Surface application of manures leaves nitrogen (N) and phosphorus (P) susceptible to being lost in runoff, and N can also be lost to the atmosphere through ammonia (NH3) volatilization. Tillage immediately after surface application of manure moves manure nutrients under the soil surface, where they are less vulnerable to runoff and volatilization loss. Tillage, however, destroys soil structure, can lead to soil erosion, and is incompatible with forage and no-till systems. A variety of technologies are now available to place manure nutrients under the soil surface, but these are not widely used as surface broadcasting is cheap and long established as the standard method for land application of manure. This collection of papers includes agronomic, environmental, and economic assessments of subsurface manure application technologies, many of which clearly show benefits when compared with surface broadcasting. However, there remain significant gaps in our current knowledge, some related to the site-specific nature of technological performance, others related to the nascent and incomplete nature of the assessment process. Thus, while we know that we can improve land application of manure and the sustainability of farming systems with alternatives to surface broadcasting, many questions remain concerning which technologies work best for particular soils, manure types, and farming and cropping systems.

    BMP, best management practice DPR, dissolved reactive phosphorus

Application of manure to soils under no-till and perennial forage management poses environmental and agronomic trade-offs. While the absence of tillage and maintenance of a perennial cover promote soil quality and minimize erosion, the conventional practice of surface application of manure to no-till and forage soils leaves the manure vulnerable to processes that may adversely impact the environment. Nutrient losses from surface application of manure can degrade surface water quality, while emissions of NH3 represent an economic loss of N to farmers and pose a risk to surface water quality when the NH3 is redeposited. The Chesapeake Bay Model, for example, estimates that 18% of N and 27% of P entering the Chesapeake Bay come from manure application to agricultural lands (Chesapeake Bay Program, 2010). Verbree et al. (2010) compared nutrient losses in runoff following surface application of manure to no-till soils with losses from surface applied manure that was subsequently incorporated into the soil by tillage. The no-till decreased sediment loss compared with the tilled treatment, but the soluble N and P losses were greater from the no-till on poorly drained soils due to runoff water interacting with manure on the soil surface.

A substantial number of best management practices (BMPs) associated with manure applications, ranging from riparian buffers to diet modification aimed at decreasing nutrient concentrations in manure (Maguire et al., 2007), are designed to lower nutrient losses to surface waters. One BMP that has not been heavily studied, and has not been widely adopted, is manure placement below the soil surface in no-till and forage systems. In an overview of the findings from the Fifth International Phosphorus Workshop, Kronvang et al. (2009) reported that future research should be focused on filling the knowledge gap of novel manure management, including manure injection. There is hope that improved manure management, such as manure injection, can improve N capture through limiting NH3 volatilization as well as decreasing negative impacts of N and P loss on surface waters.

Stored dataset items
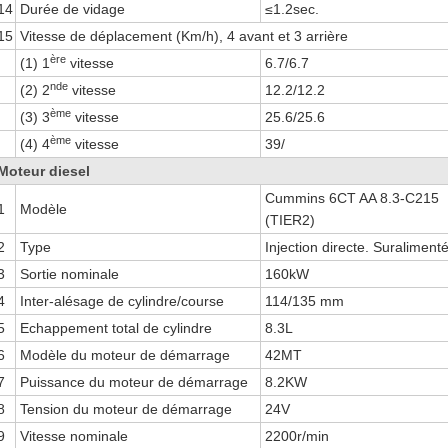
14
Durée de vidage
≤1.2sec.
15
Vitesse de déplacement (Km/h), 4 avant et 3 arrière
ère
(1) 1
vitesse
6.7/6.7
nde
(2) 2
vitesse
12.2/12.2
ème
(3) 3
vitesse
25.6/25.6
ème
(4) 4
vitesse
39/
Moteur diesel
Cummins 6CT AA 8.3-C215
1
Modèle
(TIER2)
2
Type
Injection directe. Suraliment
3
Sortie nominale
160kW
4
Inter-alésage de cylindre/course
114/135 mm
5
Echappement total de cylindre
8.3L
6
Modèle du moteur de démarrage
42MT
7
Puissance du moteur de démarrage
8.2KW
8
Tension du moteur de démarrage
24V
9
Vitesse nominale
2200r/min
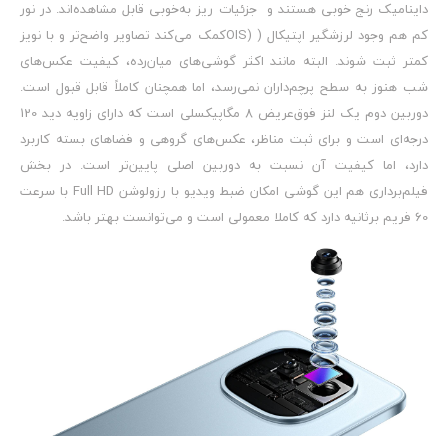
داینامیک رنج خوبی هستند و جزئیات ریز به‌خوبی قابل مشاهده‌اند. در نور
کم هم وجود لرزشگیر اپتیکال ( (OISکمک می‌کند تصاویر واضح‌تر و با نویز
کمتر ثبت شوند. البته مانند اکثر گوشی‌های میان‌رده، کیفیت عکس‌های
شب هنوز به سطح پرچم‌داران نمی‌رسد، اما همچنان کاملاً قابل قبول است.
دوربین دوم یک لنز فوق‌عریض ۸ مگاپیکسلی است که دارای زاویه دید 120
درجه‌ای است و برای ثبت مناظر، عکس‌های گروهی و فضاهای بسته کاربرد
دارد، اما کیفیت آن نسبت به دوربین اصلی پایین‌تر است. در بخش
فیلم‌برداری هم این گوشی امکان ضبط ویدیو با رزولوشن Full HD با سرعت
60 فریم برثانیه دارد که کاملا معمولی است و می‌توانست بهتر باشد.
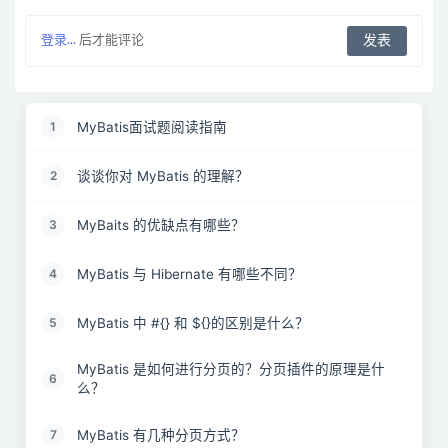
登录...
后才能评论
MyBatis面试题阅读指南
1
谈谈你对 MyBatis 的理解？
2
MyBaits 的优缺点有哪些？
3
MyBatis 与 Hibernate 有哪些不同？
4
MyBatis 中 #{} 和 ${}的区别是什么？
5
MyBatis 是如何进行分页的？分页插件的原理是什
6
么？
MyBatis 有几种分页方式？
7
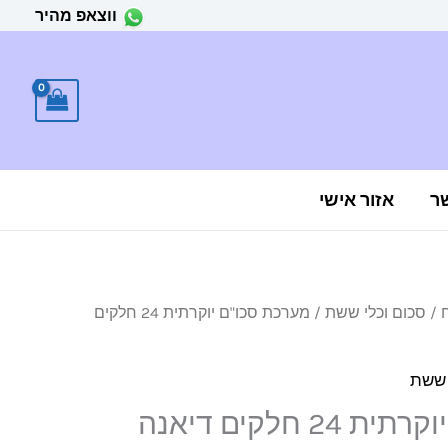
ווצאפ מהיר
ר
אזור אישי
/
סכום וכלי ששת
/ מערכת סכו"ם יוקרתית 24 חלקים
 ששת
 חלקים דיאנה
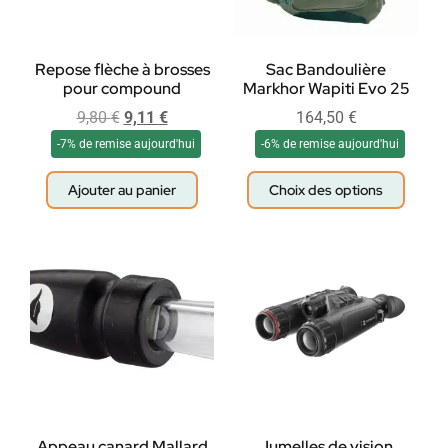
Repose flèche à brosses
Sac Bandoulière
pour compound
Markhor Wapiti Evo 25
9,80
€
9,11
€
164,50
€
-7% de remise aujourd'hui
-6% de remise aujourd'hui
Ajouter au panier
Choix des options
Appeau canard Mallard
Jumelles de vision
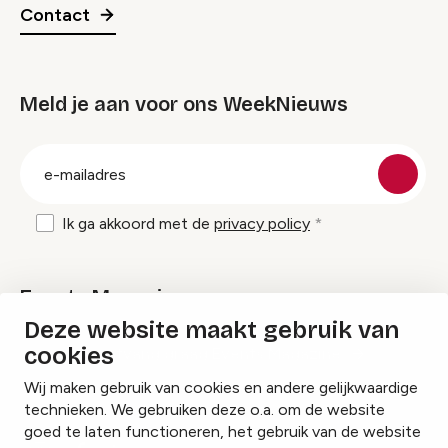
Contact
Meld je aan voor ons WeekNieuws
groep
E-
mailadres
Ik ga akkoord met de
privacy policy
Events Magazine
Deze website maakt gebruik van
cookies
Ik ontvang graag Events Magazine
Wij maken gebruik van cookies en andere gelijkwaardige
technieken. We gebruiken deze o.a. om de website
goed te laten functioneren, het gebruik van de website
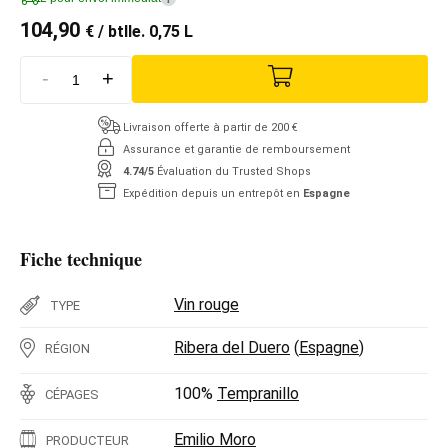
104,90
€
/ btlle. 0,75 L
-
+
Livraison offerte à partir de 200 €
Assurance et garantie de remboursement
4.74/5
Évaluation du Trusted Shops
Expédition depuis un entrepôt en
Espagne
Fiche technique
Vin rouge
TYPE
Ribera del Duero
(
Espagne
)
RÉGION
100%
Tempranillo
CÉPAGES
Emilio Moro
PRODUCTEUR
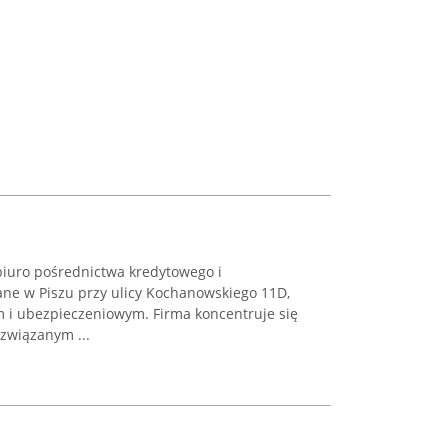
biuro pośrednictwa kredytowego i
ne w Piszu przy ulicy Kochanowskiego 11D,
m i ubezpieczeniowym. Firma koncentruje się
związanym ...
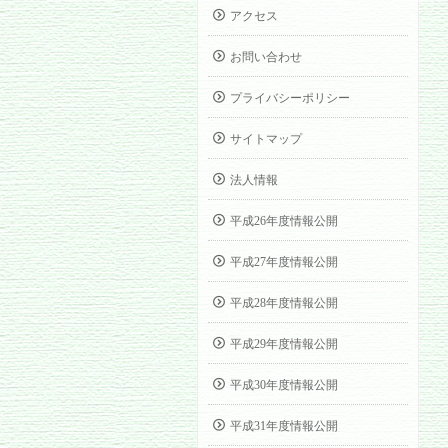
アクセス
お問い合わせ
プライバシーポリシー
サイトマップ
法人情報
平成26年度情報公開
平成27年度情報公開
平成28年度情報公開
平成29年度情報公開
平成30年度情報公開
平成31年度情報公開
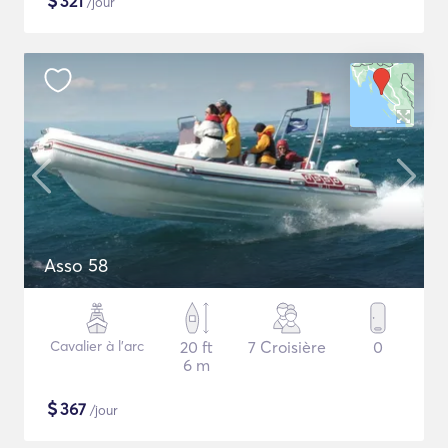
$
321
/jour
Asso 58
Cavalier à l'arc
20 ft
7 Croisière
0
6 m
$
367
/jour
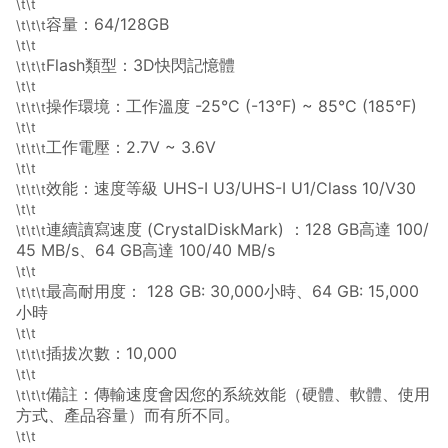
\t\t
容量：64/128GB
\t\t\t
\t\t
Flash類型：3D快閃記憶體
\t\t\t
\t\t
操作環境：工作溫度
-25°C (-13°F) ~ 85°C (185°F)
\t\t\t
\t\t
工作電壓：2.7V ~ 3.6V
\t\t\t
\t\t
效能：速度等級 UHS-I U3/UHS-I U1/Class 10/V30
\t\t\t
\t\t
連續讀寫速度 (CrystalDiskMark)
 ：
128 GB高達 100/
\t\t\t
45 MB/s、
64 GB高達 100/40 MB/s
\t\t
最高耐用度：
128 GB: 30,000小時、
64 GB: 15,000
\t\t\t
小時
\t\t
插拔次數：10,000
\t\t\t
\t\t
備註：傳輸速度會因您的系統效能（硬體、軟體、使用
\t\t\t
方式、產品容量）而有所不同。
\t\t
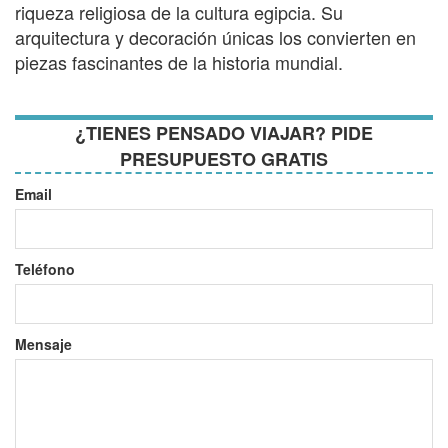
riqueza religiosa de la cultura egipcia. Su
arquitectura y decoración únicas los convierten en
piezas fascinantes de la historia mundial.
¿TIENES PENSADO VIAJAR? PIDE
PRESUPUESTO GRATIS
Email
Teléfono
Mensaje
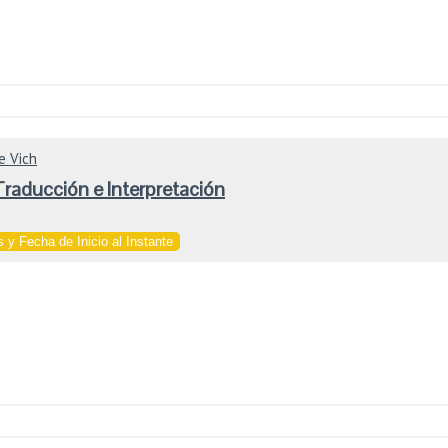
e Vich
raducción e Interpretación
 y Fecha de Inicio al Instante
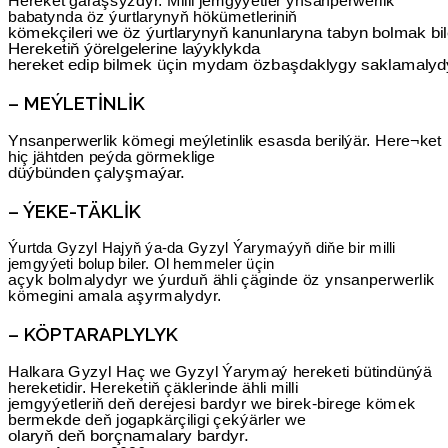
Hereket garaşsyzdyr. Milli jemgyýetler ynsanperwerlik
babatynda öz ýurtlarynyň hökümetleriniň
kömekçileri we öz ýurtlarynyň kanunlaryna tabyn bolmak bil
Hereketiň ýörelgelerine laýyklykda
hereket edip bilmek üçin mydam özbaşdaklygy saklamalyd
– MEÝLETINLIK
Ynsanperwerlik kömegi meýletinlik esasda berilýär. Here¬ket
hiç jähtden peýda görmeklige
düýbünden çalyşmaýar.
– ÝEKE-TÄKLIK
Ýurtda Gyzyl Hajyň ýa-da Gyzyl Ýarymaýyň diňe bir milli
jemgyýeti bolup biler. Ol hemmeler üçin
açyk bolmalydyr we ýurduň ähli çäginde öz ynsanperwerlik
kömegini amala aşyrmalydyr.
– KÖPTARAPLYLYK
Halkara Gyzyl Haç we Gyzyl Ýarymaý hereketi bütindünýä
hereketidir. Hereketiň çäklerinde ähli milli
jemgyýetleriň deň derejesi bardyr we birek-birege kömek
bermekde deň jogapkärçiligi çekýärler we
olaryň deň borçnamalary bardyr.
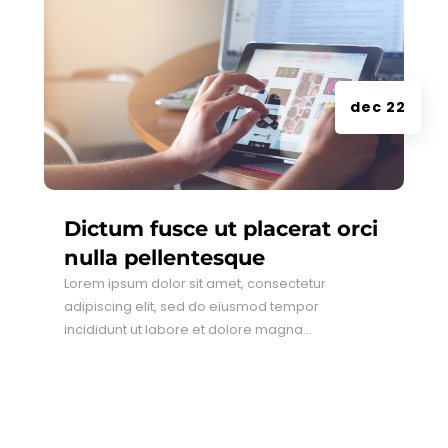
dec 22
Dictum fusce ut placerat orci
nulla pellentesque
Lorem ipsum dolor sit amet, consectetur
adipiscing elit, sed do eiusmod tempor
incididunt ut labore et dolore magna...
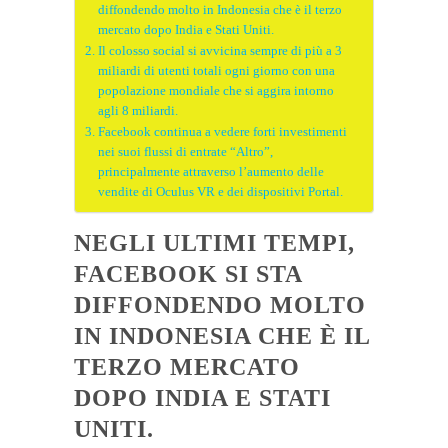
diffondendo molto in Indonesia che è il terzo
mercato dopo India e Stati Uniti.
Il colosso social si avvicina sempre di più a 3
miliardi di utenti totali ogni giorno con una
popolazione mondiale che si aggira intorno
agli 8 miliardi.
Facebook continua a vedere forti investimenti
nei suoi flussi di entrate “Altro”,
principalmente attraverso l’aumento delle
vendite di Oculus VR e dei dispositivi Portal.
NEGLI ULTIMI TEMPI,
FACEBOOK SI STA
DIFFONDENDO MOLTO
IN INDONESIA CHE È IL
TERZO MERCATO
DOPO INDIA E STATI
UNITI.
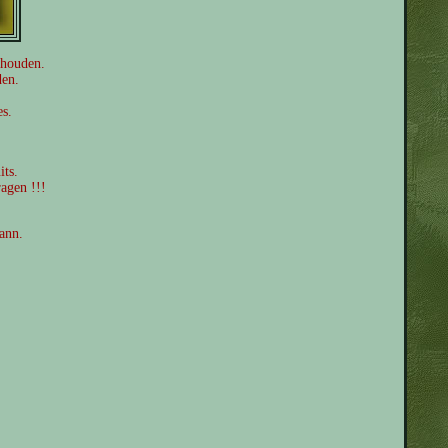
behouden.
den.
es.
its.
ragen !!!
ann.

What this exercise asks:
1. According to the passage on manure application, what percentage of the phosphorus entering the Chesapeake Bay does the Chesapeake Bay Model attribute to manure application to agricultural lands?
2. Put the lines of the listing into a JSON list of strings, one string per line and no blank lines, starting with the first line of the listing and going on through the line with "חלקים דיאנה". Leave the pictures out.

Results of the tasks:
1. 27%

2.
[
  "14",
  "Durée de vidage",
  "≤1.2sec.",
  "15",
  "Vitesse de déplacement (Km/h), 4 avant et 3 arrière",
  "ère",
  "(1) 1",
  "vitesse",
  "6.7/6.7",
  "nde",
  "(2) 2",
  "vitesse",
  "12.2/12.2",
  "ème",
  "(3) 3",
  "vitesse",
  "25.6/25.6",
  "ème",
  "(4) 4",
  "vitesse",
  "39/",
  "Moteur diesel",
  "Cummins 6CT AA 8.3-C215",
  "1",
  "Modèle",
  "(TIER2)",
  "2",
  "Type",
  "Injection directe. Suraliment",
  "3",
  "Sortie nominale",
  "160kW",
  "4",
  "Inter-alésage de cylindre/course",
  "114/135 mm",
  "5",
  "Echappement total de cylindre",
  "8.3L",
  "6",
  "Modèle du moteur de démarrage",
  "42MT",
  "7",
  "Puissance du moteur de démarrage",
  "8.2KW",
  "8",
  "Tension du moteur de démarrage",
  "24V",
  "9",
  "Vitesse nominale",
  "2200r/min",
  "داینامیک رنج خوبی هستند و جزئیات ریز به‌خوبی قابل مشاهده‌اند. در نور",
  "کم هم وجود لرزشگیر اپتیکال ( (OISکمک می‌کند تصاویر واضح‌تر و با نویز",
  "کمتر ثبت شوند. البته مانند اکثر گوشی‌های میان‌رده، کیفیت عکس‌های",
  "شب هنوز به سطح پرچم‌داران نمی‌رسد، اما همچنان کاملاً قابل قبول است.",
  "دوربین دوم یک لنز فوق‌عریض ۸ مگاپیکسلی است که دارای زاویه دید 120",
  "درجه‌ای است و برای ثبت مناظر، عکس‌های گروهی و فضاهای بسته کاربرد",
  "دارد، اما کیفیت آن نسبت به دوربین اصلی پایین‌تر است. در بخش",
  "فیلم‌برداری هم این گوشی امکان ضبط ویدیو با رزولوشن Full HD با سرعت",
  "60 فریم برثانیه دارد که کاملا معمولی است و می‌توانست بهتر باشد.",
  "登录...",
  "后才能评论",
  "MyBatis面试题阅读指南",
  "1",
  "谈谈你对 MyBatis 的理解？",
  "2",
  "MyBaits 的优缺点有哪些？",
  "3",
  "MyBatis 与 Hibernate 有哪些不同？",
  "4",
  "MyBatis 中 #{} 和 ${}的区别是什么？",
  "5",
  "MyBatis 是如何进行分页的？分页插件的原理是什",
  "6",
  "么？",
  "MyBatis 有几种分页方式？",
  "7",
  "ווצאפ מהיר",
  "ר",
  "אזור אישי",
  "/",
  "סכום וכלי ששת",
  "/ מערכת סכו\"ם יוקרתית 24 חלקים",
  " ששת",
  " חלקים דיאנה"
]